Your assignment:
Copy, word for word, the lines below from the one containing "signed by Police" up to and including the one containing "Sign Up for Updates", with pictures left out.

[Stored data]
..........

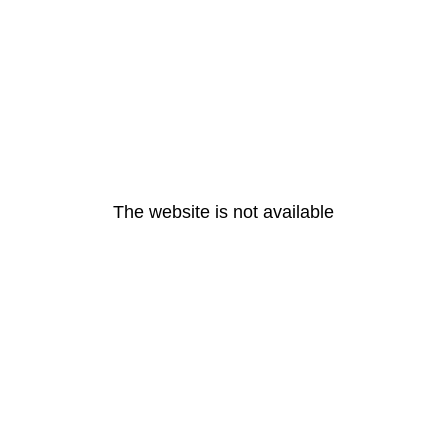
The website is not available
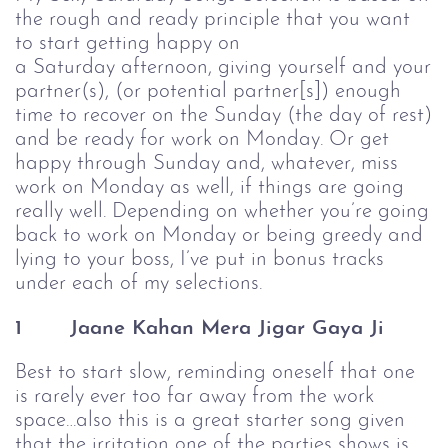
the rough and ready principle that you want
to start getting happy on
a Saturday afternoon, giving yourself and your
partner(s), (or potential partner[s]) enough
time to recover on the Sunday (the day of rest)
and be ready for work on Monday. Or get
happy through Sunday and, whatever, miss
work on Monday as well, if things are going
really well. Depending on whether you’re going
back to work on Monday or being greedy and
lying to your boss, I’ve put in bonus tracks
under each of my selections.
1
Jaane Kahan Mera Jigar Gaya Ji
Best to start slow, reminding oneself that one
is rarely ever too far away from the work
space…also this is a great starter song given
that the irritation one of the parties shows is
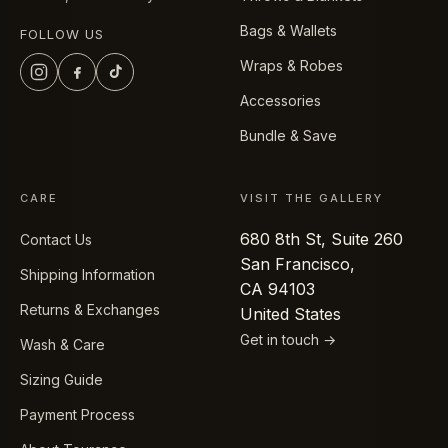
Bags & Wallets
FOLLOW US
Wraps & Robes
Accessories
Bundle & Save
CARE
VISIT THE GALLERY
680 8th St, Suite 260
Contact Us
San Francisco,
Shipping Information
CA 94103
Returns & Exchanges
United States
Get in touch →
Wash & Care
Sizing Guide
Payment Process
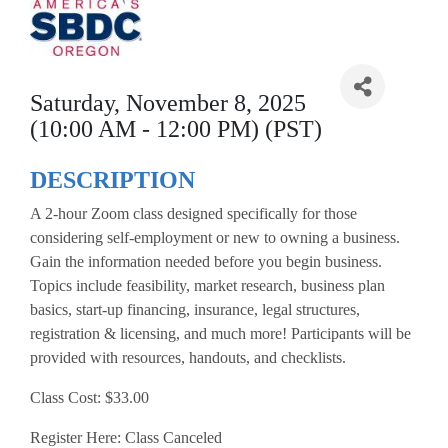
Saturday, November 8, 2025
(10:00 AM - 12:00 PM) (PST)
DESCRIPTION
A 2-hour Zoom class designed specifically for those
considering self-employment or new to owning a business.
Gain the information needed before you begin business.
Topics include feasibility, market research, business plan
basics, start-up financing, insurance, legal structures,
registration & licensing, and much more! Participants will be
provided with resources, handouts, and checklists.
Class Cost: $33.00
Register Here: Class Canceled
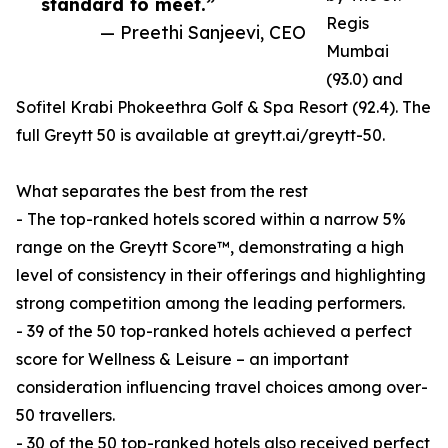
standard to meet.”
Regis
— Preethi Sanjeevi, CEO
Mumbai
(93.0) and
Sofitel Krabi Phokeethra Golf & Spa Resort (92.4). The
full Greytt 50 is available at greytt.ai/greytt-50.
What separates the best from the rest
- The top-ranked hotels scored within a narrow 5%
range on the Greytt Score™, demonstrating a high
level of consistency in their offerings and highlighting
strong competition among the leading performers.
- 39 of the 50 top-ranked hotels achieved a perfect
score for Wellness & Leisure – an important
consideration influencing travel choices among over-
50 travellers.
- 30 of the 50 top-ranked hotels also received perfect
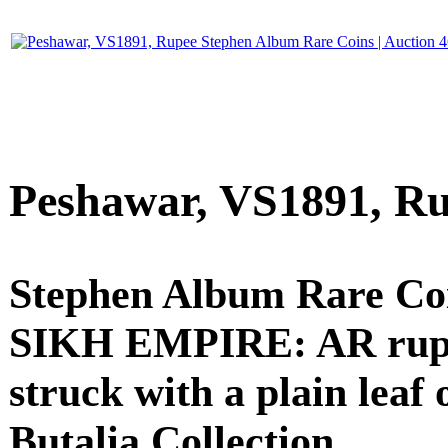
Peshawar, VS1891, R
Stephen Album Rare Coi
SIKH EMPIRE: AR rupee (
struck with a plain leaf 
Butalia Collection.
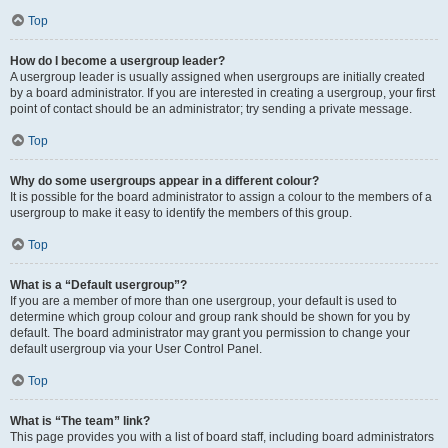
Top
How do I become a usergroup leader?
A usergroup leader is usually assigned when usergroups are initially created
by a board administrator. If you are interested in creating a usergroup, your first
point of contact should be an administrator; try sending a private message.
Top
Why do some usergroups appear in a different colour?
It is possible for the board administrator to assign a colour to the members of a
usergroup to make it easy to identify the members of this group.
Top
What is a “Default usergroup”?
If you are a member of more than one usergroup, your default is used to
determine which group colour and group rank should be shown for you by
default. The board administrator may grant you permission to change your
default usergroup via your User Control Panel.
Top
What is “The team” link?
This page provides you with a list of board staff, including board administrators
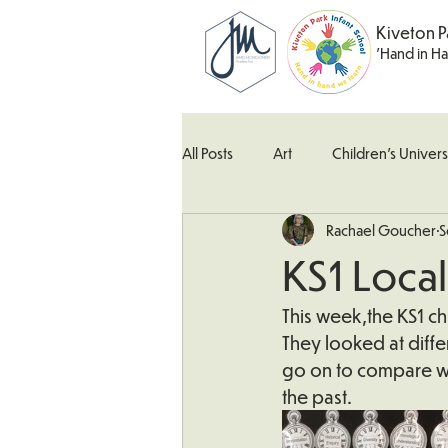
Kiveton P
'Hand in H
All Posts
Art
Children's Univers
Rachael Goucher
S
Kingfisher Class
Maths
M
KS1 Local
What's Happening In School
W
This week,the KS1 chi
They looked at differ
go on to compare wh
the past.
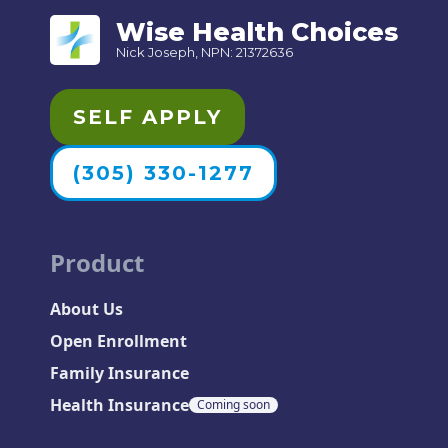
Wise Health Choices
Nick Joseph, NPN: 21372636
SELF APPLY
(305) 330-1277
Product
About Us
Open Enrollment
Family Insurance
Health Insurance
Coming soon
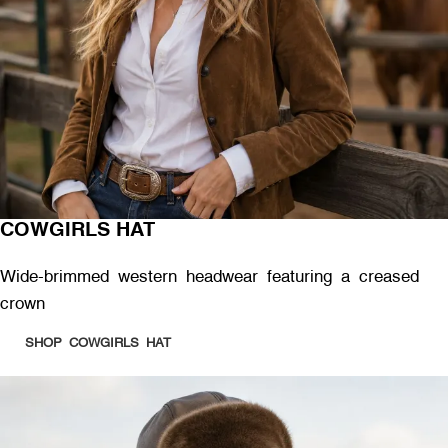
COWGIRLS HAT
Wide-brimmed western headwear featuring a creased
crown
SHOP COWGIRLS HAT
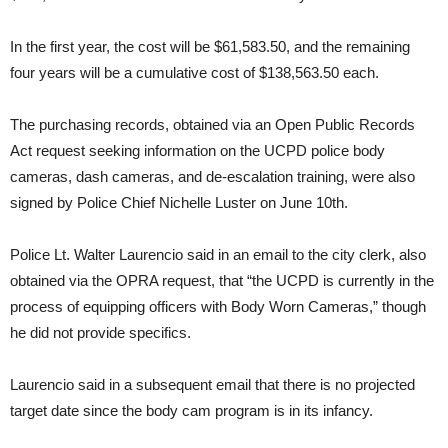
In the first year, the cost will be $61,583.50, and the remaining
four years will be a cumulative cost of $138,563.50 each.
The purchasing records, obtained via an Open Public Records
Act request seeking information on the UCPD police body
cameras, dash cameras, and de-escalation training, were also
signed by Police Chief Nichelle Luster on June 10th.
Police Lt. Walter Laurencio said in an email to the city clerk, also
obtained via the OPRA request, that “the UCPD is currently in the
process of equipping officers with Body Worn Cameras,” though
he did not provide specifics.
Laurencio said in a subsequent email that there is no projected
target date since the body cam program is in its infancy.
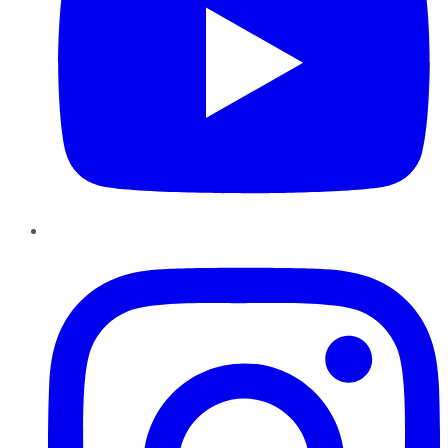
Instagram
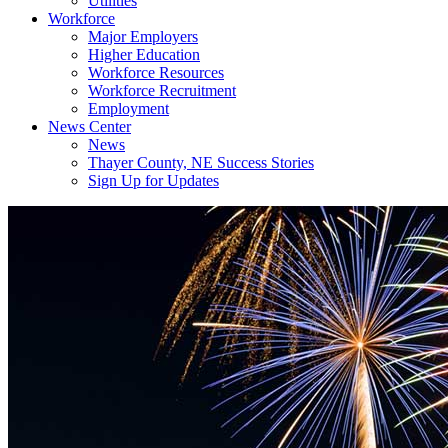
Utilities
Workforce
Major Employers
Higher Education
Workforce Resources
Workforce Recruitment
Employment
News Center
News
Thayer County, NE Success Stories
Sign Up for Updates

..........

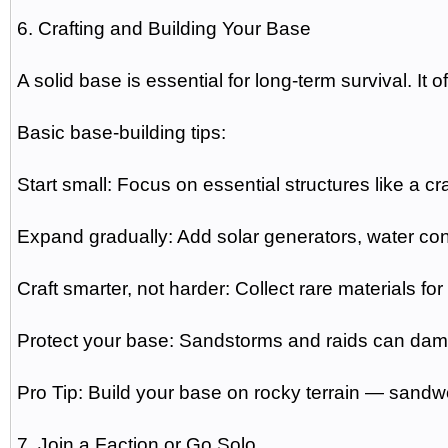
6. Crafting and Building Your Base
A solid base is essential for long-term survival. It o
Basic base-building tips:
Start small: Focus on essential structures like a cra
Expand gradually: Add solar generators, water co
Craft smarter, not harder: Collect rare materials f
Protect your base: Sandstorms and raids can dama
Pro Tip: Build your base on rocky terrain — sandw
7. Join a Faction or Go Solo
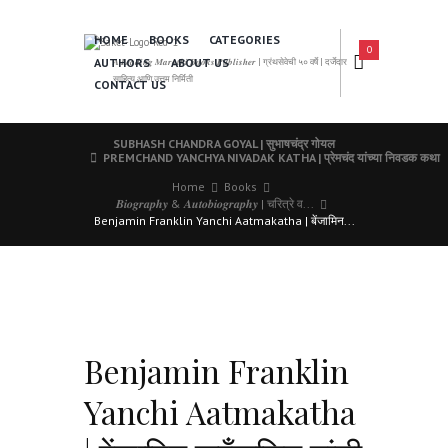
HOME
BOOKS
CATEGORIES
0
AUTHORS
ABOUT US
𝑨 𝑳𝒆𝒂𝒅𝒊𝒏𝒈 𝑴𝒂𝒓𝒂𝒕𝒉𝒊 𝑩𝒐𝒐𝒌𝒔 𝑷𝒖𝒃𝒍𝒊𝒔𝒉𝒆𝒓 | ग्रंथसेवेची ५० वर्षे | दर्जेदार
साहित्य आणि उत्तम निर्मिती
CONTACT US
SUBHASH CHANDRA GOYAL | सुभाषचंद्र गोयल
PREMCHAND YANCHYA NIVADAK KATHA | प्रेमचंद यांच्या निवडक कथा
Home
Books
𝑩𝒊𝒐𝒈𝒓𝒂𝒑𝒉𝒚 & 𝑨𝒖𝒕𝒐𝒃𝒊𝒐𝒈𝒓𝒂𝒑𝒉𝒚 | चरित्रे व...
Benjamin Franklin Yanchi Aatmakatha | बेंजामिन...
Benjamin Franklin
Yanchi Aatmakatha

..........

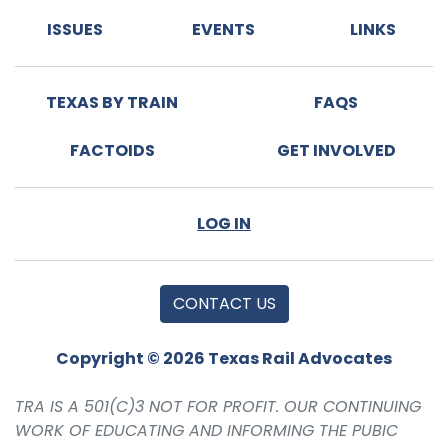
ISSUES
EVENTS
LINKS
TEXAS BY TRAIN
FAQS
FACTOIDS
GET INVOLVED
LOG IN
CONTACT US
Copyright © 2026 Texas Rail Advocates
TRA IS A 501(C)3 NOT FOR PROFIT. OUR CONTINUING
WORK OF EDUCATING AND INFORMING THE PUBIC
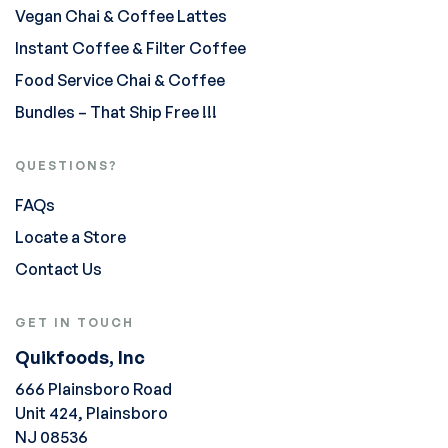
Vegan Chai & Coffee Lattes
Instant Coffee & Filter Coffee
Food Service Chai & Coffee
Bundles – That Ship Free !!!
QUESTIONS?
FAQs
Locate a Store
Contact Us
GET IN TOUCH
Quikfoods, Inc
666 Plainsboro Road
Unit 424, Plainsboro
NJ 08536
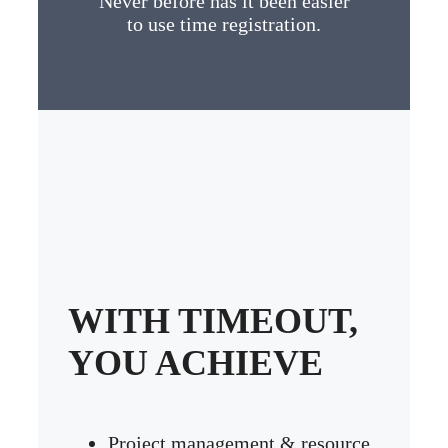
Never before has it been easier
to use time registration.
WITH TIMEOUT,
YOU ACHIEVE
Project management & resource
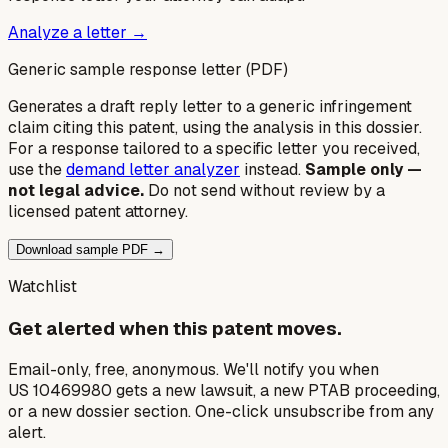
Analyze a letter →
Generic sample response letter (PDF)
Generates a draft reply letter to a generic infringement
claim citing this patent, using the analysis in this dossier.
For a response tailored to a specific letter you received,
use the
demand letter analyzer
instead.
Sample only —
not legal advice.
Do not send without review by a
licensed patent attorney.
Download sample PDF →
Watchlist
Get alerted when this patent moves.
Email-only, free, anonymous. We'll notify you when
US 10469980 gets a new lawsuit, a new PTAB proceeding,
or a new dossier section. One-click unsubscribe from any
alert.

..........

Solution for this exercise:
signed by Police Chief Nichelle Luster on June 10th.
Police Lt. Walter Laurencio said in an email to the city clerk, also
obtained via the OPRA request, that “the UCPD is currently in the
process of equipping officers with Body Worn Cameras,” though
he did not provide specifics.
Laurencio said in a subsequent email that there is no projected
target date since the body cam program is in its infancy.
Instagram
Utilities
Workforce
Major Employers
Higher Education
Workforce Resources
Workforce Recruitment
Employment
News Center
News
Thayer County, NE Success Stories
Sign Up for Updates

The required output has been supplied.